Collected data:
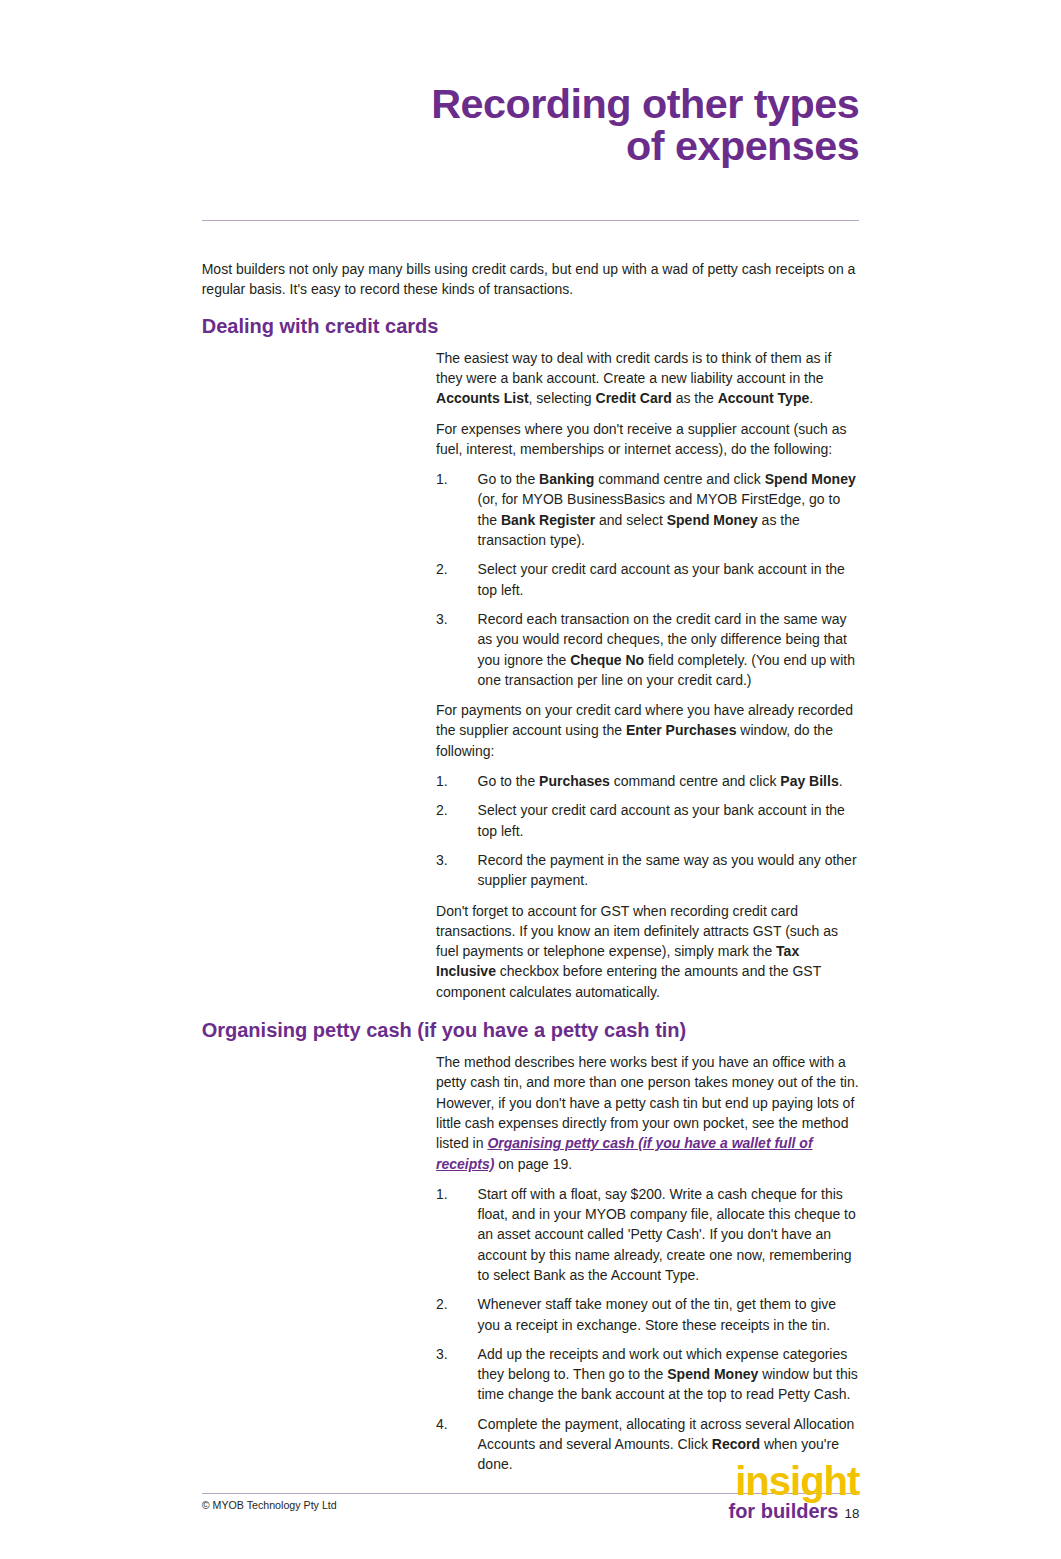Recording other typesof expenses
Most builders not only pay many bills using credit cards, but end up with a wad of petty cash receipts on a regular basis. It's easy to record these kinds of transactions.
Dealing with credit cards
The easiest way to deal with credit cards is to think of them as if they were a bank account. Create a new liability account in the Accounts List, selecting Credit Card as the Account Type.
For expenses where you don't receive a supplier account (such as fuel, interest, memberships or internet access), do the following:
Go to the Banking command centre and click Spend Money (or, for MYOB BusinessBasics and MYOB FirstEdge, go to the Bank Register and select Spend Money as the transaction type).
Select your credit card account as your bank account in the top left.
Record each transaction on the credit card in the same way as you would record cheques, the only difference being that you ignore the Cheque No field completely. (You end up with one transaction per line on your credit card.)
For payments on your credit card where you have already recorded the supplier account using the Enter Purchases window, do the following:
Go to the Purchases command centre and click Pay Bills.
Select your credit card account as your bank account in the top left.
Record the payment in the same way as you would any other supplier payment.
Don't forget to account for GST when recording credit card transactions. If you know an item definitely attracts GST (such as fuel payments or telephone expense), simply mark the Tax Inclusive checkbox before entering the amounts and the GST component calculates automatically.
Organising petty cash (if you have a petty cash tin)
The method describes here works best if you have an office with a petty cash tin, and more than one person takes money out of the tin. However, if you don't have a petty cash tin but end up paying lots of little cash expenses directly from your own pocket, see the method listed in Organising petty cash (if you have a wallet full of receipts) on page 19.
Start off with a float, say $200. Write a cash cheque for this float, and in your MYOB company file, allocate this cheque to an asset account called 'Petty Cash'. If you don't have an account by this name already, create one now, remembering to select Bank as the Account Type.
Whenever staff take money out of the tin, get them to give you a receipt in exchange. Store these receipts in the tin.
Add up the receipts and work out which expense categories they belong to. Then go to the Spend Money window but this time change the bank account at the top to read Petty Cash.
Complete the payment, allocating it across several Allocation Accounts and several Amounts. Click Record when you're done.
© MYOB Technology Pty Ltd
insight for builders 18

**Aim of the exercise**
Only the line containing "Record the payment" and the lines after it, up to and including the last line of the data, should appear in the answer, exactly as written.

**Written solution**
Record the payment in the same way as you would any other supplier payment.
Don't forget to account for GST when recording credit card transactions. If you know an item definitely attracts GST (such as fuel payments or telephone expense), simply mark the Tax Inclusive checkbox before entering the amounts and the GST component calculates automatically.
Organising petty cash (if you have a petty cash tin)
The method describes here works best if you have an office with a petty cash tin, and more than one person takes money out of the tin. However, if you don't have a petty cash tin but end up paying lots of little cash expenses directly from your own pocket, see the method listed in Organising petty cash (if you have a wallet full of receipts) on page 19.
Start off with a float, say $200. Write a cash cheque for this float, and in your MYOB company file, allocate this cheque to an asset account called 'Petty Cash'. If you don't have an account by this name already, create one now, remembering to select Bank as the Account Type.
Whenever staff take money out of the tin, get them to give you a receipt in exchange. Store these receipts in the tin.
Add up the receipts and work out which expense categories they belong to. Then go to the Spend Money window but this time change the bank account at the top to read Petty Cash.
Complete the payment, allocating it across several Allocation Accounts and several Amounts. Click Record when you're done.
© MYOB Technology Pty Ltd
insight for builders 18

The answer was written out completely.